You are viewing a plain text version of this content. The canonical link for it is here.
Posted to user@nutch.apache.org by Arthur Tre-Hardy <at...@gmail.com> on 2016/04/18 14:44:23 UTC

WebGraph LinkRank Strange initialization for the sum of the score of incoming links.

Hi !

Doing some test With Webgraph and Linkrank i can not figure out how
totalInlinkScore is initialized (totalInlinkScore at
LinkRank.Analyzer$reduce):
If i understand well LinkScore is computed as follow :

        Counter  : count the  number of nodes.

        Initializer : initialize score to 1 (by default).

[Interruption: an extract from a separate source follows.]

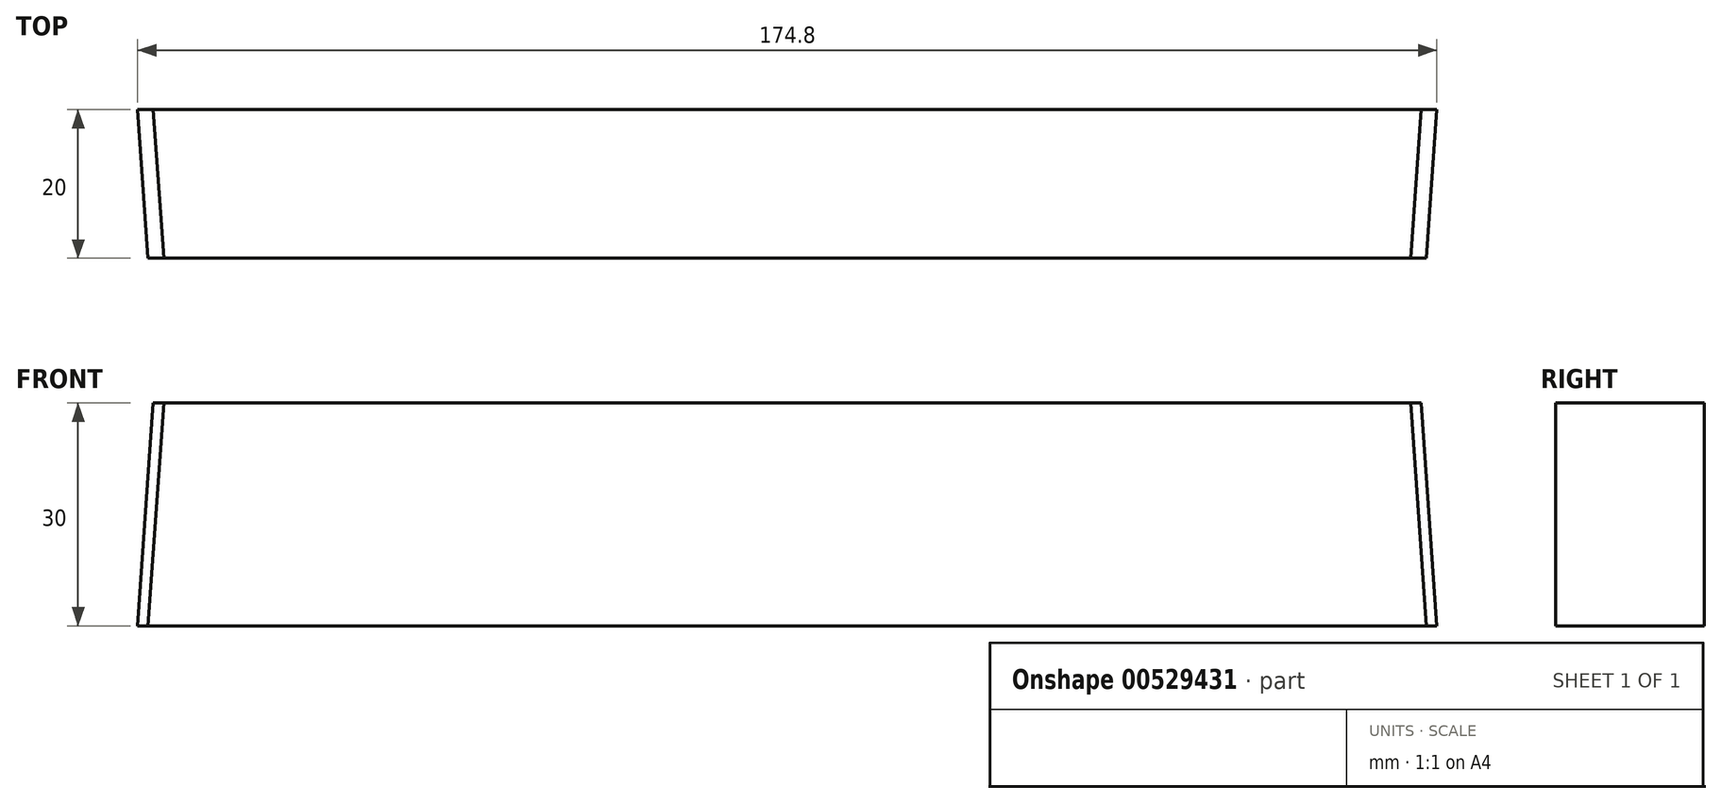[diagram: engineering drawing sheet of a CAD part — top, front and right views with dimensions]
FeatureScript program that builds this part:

Repeat for a fixed number of iterations :

      Inverter : invert outlink into inlink and compute the score
transmitted by each link.

        Analyzer : update the score of each node by summing the score of
each inlinks (in a variable called totalInlinkScore) and apply the damping
factor.

My question is : during Analyzer, why is the sum of inlinks scores
initialized to 1/N where N is the result of Counter(see totalInlinkScore at
LinkRank.Analyzer$reduce). Tell me if i am wrong but In a normal PageRank
this sum would be initialized to zero. I know only two variant of PageRank :

    Normalized version of PageRank in which all vertices score is set to
1/N during Initializer and the update formula becomes (1-damping)/N
+damping*totalInlinkScore.
    non-Normalized PageRank which is close to what nutch is doing right
know but do not justify the initialization of Inlink Score at 1/N. If i
understand well, the advantage of non-Normalized pageRank is that the total
number of node is remove from PageRank Formula so there is no need to run
Counter.

In both case i do not see why totalInlinkScore would be initialized to
something other than zero.

Thanks you for any help.

------

Arthur